Second, meeting quality metrics produces improvements in staff morale.. There is a palpable improvement in the esprit de corps of a group when they meet a goal. Recognition for achievement will compound this effect even more in a group passionate about the cause. Healthcare professionals fit very well into this mold. Do these motivated groups then produce more? They do indeed. Every administrator on earth wants to improve the productivity of their people, so I promise, any administrator with sense is pulling for you (I hear you laughing back there!).

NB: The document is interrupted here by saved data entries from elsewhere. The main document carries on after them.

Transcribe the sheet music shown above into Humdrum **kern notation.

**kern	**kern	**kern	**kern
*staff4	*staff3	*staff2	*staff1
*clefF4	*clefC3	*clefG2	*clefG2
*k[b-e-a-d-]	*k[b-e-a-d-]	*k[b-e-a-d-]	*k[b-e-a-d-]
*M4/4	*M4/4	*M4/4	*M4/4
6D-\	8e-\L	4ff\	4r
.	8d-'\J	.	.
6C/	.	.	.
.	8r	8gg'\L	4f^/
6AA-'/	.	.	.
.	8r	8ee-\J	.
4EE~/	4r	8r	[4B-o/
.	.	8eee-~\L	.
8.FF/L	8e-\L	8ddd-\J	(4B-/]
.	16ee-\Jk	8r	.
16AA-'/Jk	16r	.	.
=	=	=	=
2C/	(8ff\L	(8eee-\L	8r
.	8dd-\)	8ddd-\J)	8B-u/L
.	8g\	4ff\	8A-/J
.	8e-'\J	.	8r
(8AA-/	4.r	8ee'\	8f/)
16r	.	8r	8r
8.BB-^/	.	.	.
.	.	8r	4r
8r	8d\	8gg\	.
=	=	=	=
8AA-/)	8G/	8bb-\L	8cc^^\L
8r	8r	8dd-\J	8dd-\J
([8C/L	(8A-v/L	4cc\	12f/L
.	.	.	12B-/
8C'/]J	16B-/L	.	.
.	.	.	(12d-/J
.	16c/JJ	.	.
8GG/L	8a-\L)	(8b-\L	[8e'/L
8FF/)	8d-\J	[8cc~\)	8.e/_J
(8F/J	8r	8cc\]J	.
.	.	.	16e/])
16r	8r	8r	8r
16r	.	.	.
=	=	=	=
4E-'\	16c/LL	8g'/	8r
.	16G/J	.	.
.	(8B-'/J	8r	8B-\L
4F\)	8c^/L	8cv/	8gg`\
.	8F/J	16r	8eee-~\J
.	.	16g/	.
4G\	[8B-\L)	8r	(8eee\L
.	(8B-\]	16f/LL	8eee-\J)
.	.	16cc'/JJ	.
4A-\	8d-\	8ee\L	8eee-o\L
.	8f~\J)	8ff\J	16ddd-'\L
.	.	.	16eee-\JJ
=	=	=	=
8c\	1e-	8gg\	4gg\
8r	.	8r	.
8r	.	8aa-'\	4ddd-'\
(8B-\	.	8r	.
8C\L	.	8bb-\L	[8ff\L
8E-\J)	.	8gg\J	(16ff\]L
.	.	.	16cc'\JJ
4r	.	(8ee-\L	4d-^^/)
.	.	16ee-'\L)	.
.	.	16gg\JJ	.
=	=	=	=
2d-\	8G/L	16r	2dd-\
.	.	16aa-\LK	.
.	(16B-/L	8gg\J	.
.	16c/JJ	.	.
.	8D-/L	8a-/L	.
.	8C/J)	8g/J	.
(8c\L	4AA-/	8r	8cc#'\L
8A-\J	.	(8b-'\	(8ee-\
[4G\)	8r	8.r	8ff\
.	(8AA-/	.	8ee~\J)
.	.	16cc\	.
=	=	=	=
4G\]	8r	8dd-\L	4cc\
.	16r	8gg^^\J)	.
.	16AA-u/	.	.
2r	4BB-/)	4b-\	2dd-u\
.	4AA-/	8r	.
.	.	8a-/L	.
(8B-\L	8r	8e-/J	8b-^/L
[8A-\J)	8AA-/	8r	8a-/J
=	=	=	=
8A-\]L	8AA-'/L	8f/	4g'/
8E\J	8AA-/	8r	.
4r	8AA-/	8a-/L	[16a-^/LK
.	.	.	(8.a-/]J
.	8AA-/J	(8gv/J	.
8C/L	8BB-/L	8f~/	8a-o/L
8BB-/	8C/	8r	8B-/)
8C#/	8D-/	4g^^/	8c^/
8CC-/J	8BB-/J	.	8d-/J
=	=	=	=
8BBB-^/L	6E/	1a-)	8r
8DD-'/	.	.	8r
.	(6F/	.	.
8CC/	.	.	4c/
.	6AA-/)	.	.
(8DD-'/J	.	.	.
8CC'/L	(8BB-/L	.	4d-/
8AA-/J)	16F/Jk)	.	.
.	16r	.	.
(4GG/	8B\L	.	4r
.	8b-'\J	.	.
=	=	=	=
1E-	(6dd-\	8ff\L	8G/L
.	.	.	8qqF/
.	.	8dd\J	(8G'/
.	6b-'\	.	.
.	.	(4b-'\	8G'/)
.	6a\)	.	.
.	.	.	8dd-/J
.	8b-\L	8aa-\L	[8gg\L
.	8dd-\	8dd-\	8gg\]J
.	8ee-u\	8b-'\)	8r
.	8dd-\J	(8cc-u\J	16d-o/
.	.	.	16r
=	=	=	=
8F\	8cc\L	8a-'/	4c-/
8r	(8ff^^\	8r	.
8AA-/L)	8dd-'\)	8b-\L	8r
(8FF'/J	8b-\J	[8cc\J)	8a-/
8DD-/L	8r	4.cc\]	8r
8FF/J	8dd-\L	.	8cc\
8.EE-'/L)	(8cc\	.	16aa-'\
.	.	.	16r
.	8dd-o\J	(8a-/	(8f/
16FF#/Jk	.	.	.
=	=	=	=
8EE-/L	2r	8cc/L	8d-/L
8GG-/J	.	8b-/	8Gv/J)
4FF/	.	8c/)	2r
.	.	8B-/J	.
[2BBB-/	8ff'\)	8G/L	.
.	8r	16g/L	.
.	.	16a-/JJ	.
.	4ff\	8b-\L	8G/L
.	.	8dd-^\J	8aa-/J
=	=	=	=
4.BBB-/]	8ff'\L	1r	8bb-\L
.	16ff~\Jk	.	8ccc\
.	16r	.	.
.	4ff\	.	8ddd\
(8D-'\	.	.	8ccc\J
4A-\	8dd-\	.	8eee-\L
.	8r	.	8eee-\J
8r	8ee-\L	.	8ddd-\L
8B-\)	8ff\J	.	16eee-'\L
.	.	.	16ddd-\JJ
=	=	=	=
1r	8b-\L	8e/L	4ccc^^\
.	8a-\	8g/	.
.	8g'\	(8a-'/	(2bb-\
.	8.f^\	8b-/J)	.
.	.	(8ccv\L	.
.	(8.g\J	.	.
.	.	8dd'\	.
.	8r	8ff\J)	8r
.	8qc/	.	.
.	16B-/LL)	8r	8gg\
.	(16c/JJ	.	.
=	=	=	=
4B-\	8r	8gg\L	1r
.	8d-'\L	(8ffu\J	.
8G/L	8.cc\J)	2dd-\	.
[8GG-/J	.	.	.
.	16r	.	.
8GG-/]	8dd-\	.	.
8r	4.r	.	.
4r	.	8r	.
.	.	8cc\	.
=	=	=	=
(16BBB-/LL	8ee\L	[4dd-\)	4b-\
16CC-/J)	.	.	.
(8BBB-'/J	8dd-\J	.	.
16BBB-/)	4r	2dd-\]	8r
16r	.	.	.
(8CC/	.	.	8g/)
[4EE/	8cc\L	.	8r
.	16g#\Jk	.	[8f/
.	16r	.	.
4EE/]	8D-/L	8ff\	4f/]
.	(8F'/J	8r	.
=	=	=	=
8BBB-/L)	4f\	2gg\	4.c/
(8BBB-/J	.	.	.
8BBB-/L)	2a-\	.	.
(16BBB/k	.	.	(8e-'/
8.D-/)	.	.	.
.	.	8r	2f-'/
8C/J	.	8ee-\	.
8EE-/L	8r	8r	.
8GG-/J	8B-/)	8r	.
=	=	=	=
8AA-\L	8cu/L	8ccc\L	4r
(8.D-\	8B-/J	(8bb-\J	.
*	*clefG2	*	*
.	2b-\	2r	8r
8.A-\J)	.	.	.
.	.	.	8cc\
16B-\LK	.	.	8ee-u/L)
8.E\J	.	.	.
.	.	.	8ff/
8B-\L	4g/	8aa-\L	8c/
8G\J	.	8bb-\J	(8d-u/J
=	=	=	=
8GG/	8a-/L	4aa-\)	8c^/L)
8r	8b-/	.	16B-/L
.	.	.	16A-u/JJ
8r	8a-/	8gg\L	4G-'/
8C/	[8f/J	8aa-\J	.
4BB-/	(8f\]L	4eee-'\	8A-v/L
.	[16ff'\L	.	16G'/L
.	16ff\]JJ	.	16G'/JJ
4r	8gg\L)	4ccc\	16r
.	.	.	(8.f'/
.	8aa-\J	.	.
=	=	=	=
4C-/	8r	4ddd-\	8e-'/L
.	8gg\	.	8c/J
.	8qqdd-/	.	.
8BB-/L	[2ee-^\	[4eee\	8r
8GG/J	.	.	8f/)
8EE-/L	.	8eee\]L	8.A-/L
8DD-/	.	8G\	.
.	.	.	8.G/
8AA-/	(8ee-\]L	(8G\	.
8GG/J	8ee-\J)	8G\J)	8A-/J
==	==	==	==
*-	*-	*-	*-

So, what do you think? Are you ready to conquer the clinical metric world? Do you still not care about this stuff at all? Does your boss need to read this article? Let me know what you think in the comments below. Remember that, at the end of the day, its still a great job to be able to take care of patients. Don’t let numbers on a page change that. But, if some numbers on a page can help you do a better job, then let’s do it!